Admitting to speculation in the financial markets, be it in bonds, equities, derivatives, mutual funds or even real estate, is akin to labelling one-self a gambler; highly unlikely and not something you’d like your family to know about. And yet, for most individual (and numerous institutional) market participants this is what they truly are, like it or not.
Investors, on the other hand, are few and far between. These folk stand out from their apparent peers in a number of ways. As the father of value investing, Benjamin Graham so wisely put it in his seminal 1934 work “Security Analysis”:
"An investment operation is one which, upon thorough analysis,
promises safety of principal and a satisfactory return.
Operations not meeting these requirements are speculative."
Taking the time to reflect on these words and evaluating our “investment” process against this benchmark will likely yield rather surprising results. After all, do you perform thorough analysis prior to making your asset allocation decisions?. Or are you more likely to fall into one the following usual patterns?.
1. Buying fads – e.g. Getting into internet stocks in the summer of 1999 for fear of missing out on the next Cisco?
2. Acquiring real estate on the premise that houses are the safest asset and “never lose value”
3. Letting your local bank branch manager talk you into the flavour-of-the-month fund
4. Trading in and out of stocks rapidly on the basis of CNBC sound-bites
5. Equating price with value and therefore allowing the mood of the market to determine your purchase and selling decisions
I, for one, admit to having been on at least 3 counts of the list of 5 above. Fortunately for me, the last 10 years have served to transform a once clueless speculator into a reflective investor. If nothing else, at least the relentless haemorrhaging of hard earned savings that were the hallmark of my early efforts in the markets, has now stopped and in fact been it has replaced with modest positive returns.
So, what essentially does it take to join the ranks of the few true investors, so to speak?. How does one evolve from mindless gambler to “thoughtful investor”?; to paraphrase the title of yet another classic investing book (1949) by the ubiquitous Mr.

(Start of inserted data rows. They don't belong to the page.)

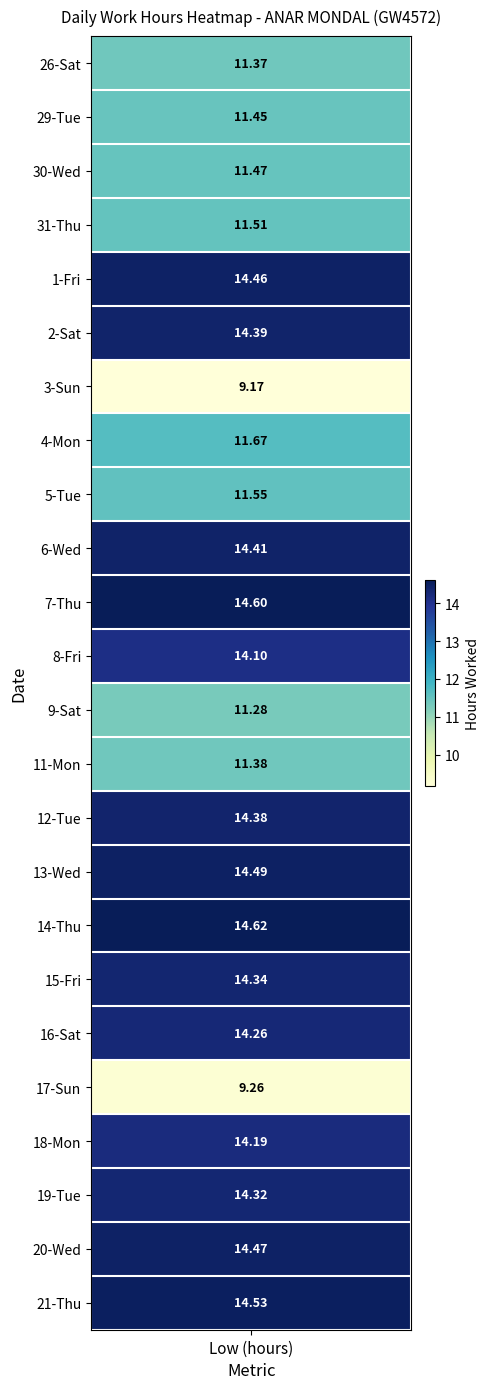

What is the highest value of the 13-Wed series?

14.5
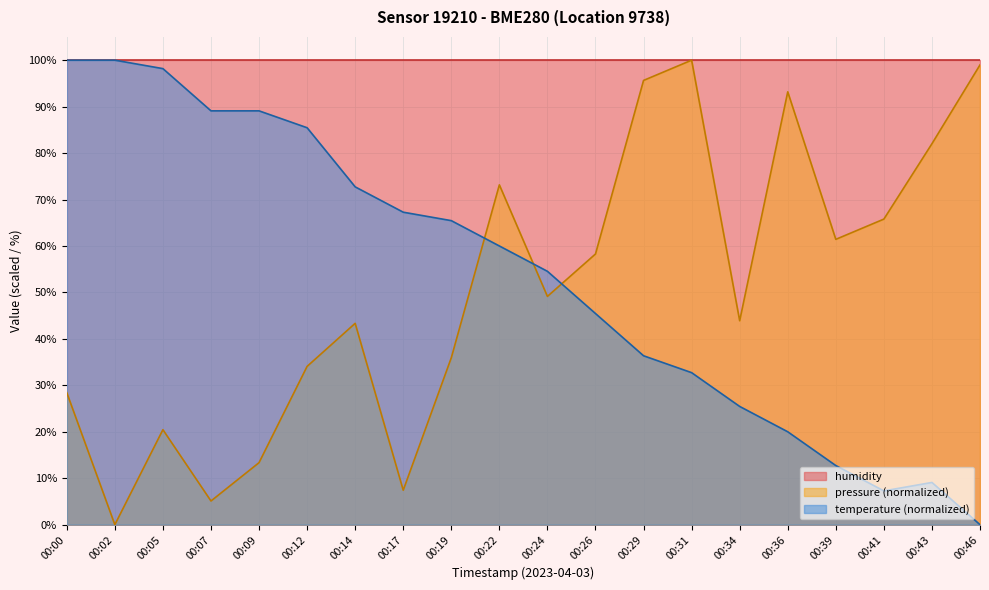

What is the difference between the highest and lowest values at 00:05?

79.6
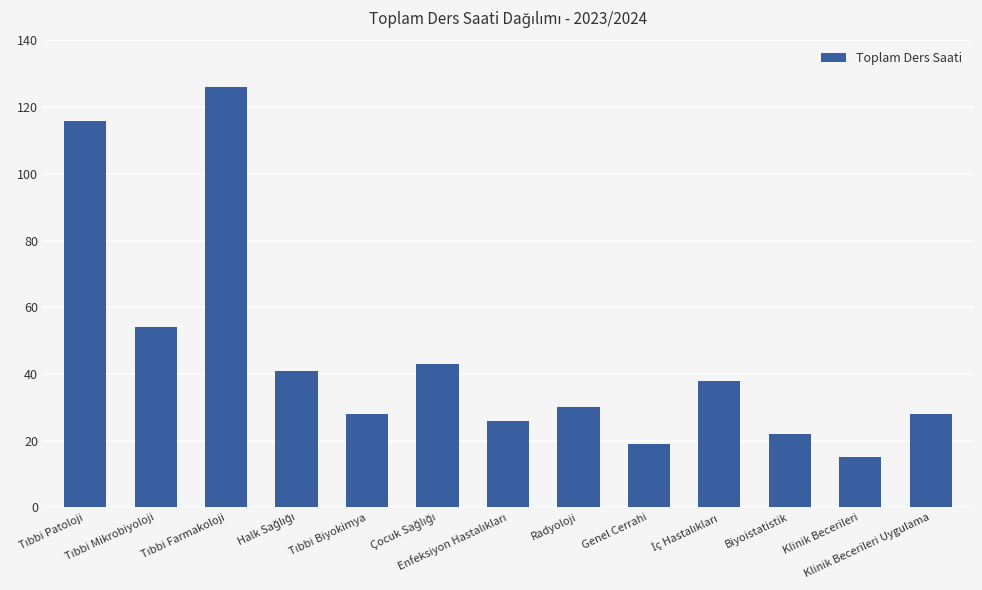

Reading right to left, transcribe all the data shown in this chart.

28	15	22	38	19	30	26	43	28	41	126	54	116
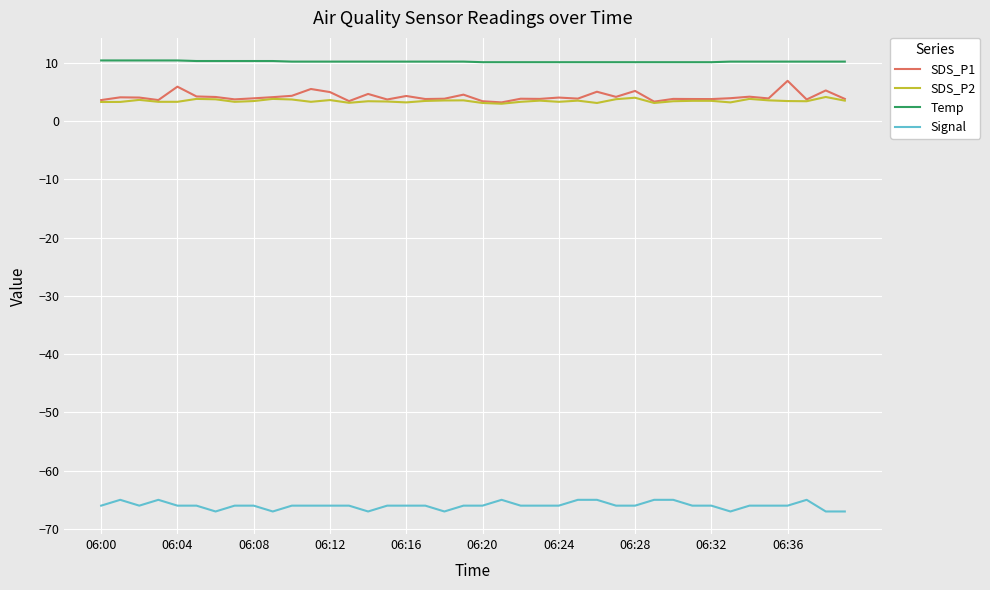

How many lines are shown in the chart?

4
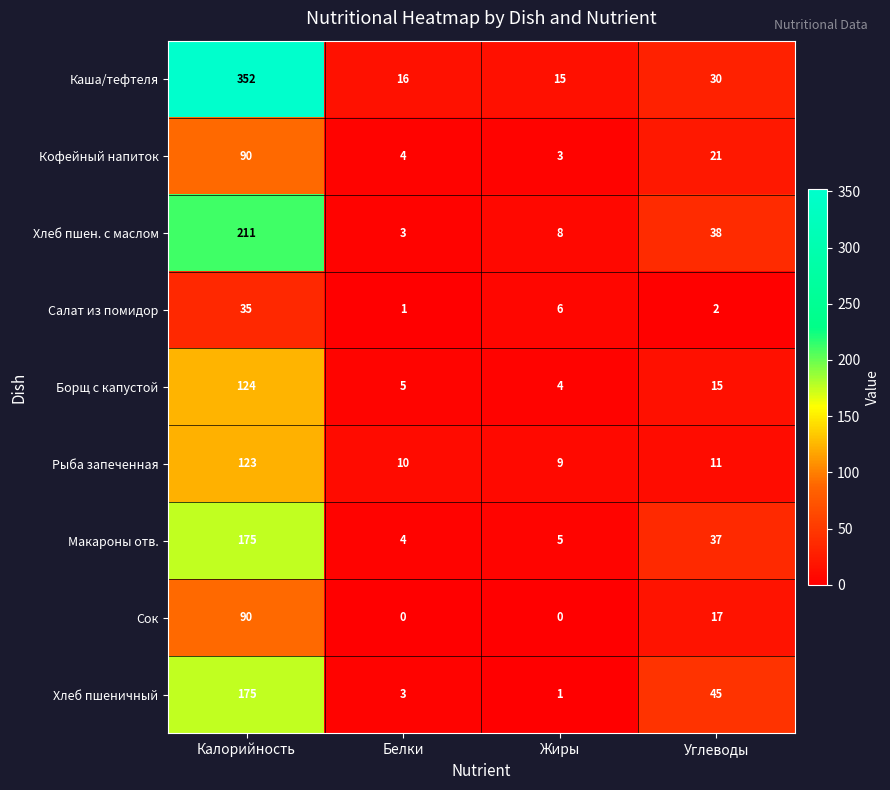

What is the total value across all series at Калорийность?

1375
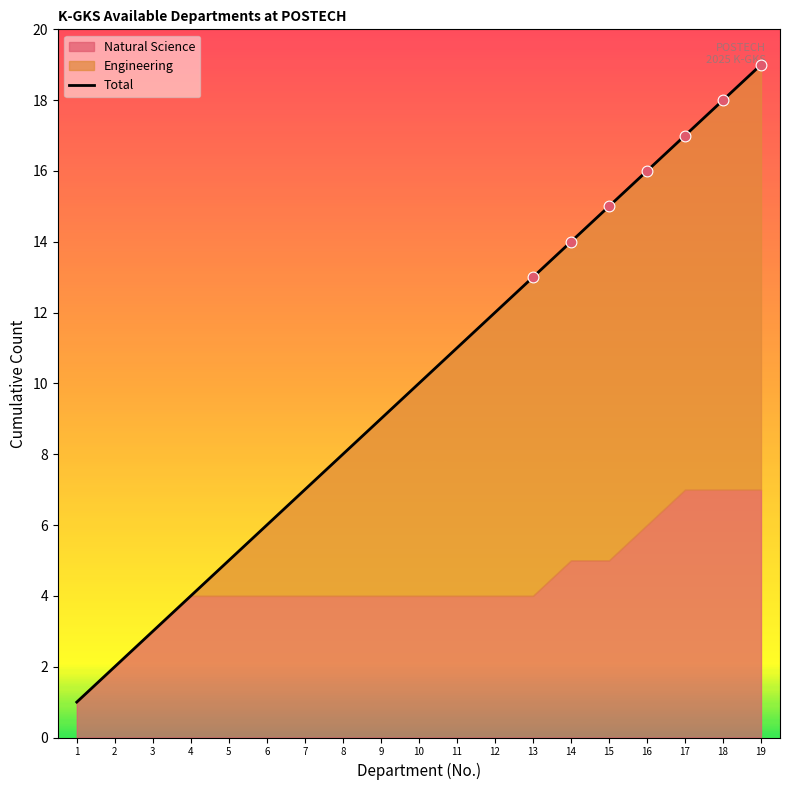

What is the change in value from 9 to 19?

+10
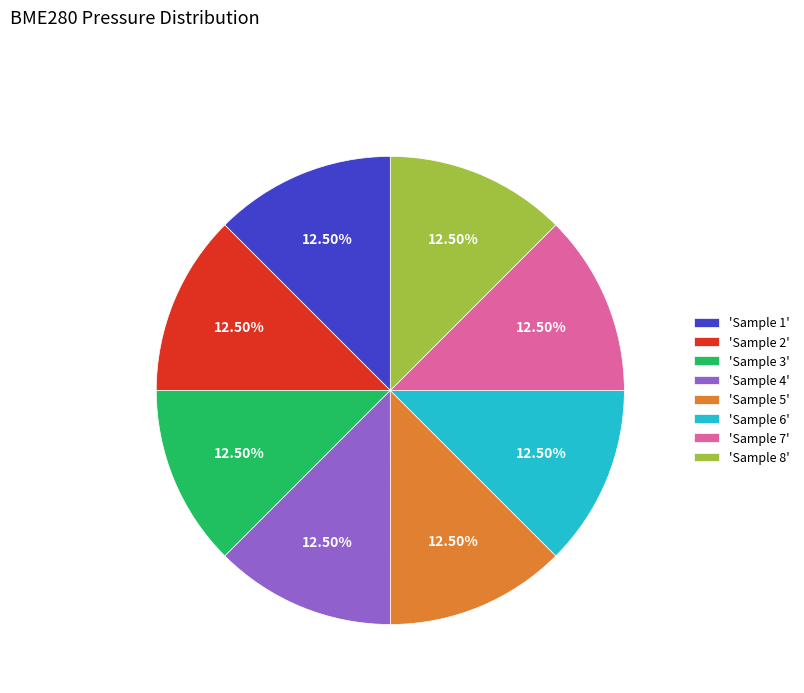

Is there any slice that represents more than half of the pie?

No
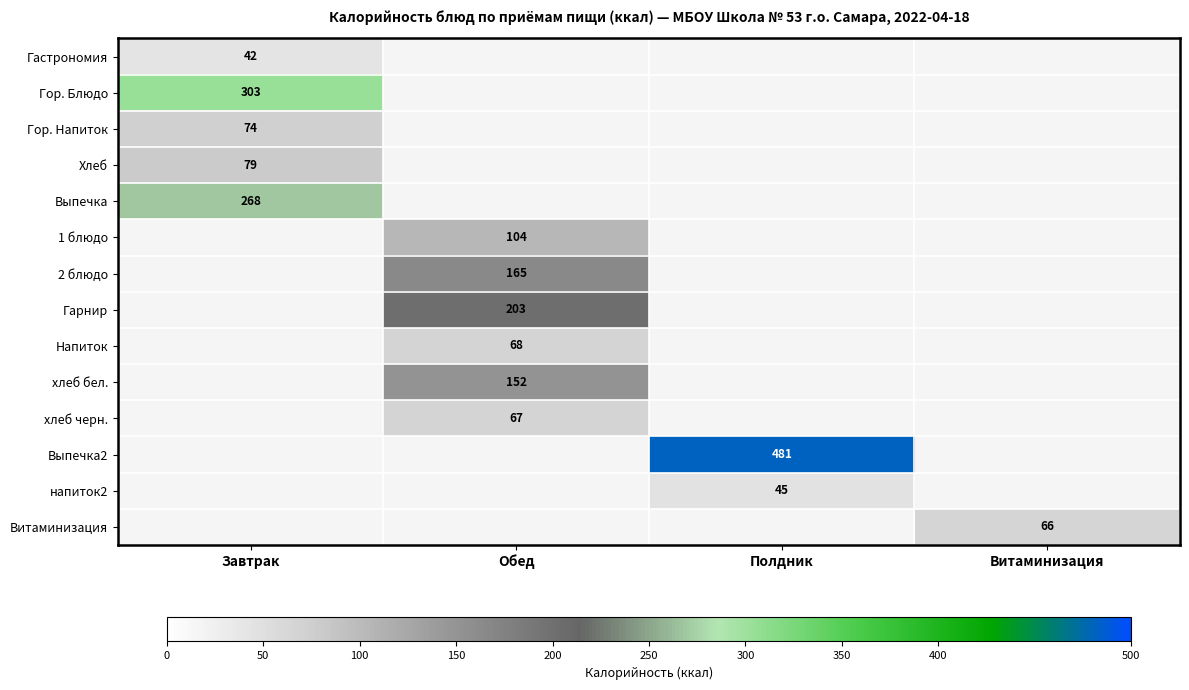

True or false: хлеб черн. has a value of 35 at Обед.

False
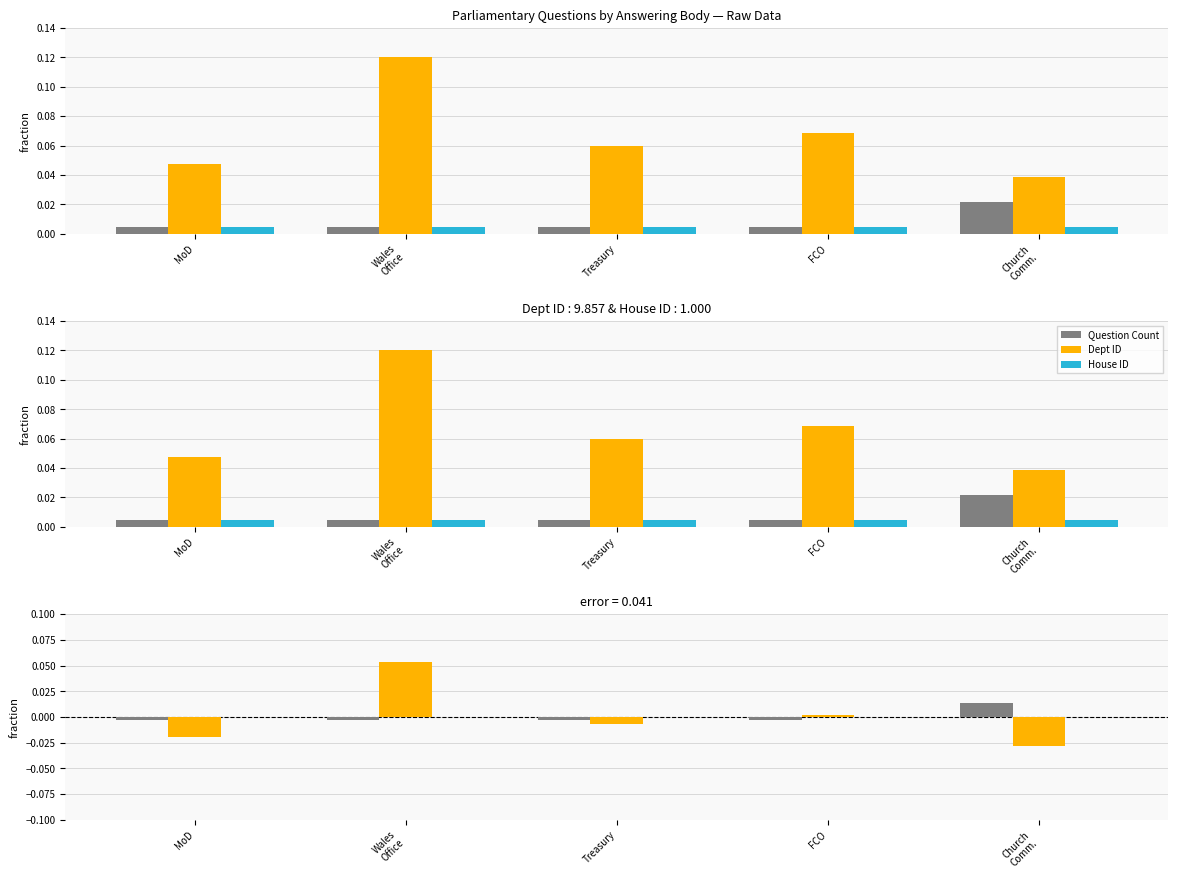

At which label does House ID reach its minimum?

MoD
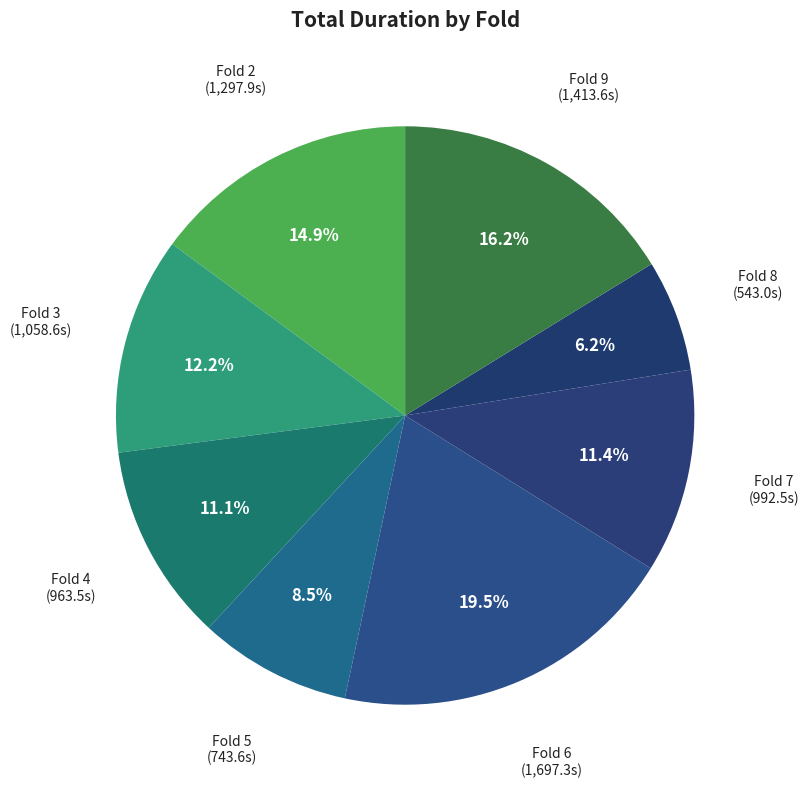

Is there a majority slice in this chart?

No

Graham. Well, as is the case with most addictions, it starts with admitting the error of our ways. As we established on the very first lines of this post, no one likes to be labelled a speculator for it has almost immoral connotations. Nonetheless, failing to take this first step will stand in the way of the learning process that is required to reach the investing holy grail.
Assuming, that pride has been swallowed and the cold realisation of our dreaded speculative persona has set in, we are now ready to get on the investing track!. Here’s how I’ve approached it (and continue to do so to this day):
A. Read what the masters have to say (anything by W. Buffet, S. Klarman, P. Lynch, P. Fisher, B. Greenwald, J. Greenblatt, M. Whitman)
B. Ignore the crowd. Easier said than done but it can be accomplished once you realise that 95% of market commentators really have nothing of interest to say
C. Think of securities as part-ownership claims on real businesses, and act in a business-like manner in your investment decisions
D. Do your homework. Research your likely targets as you would any other decision entailing material financial risk
E. Frame your goals around risk and not returns. Minimise loss potential before concerning yourself with upside.
I hope these reflections prove useful over time and help you make the transition.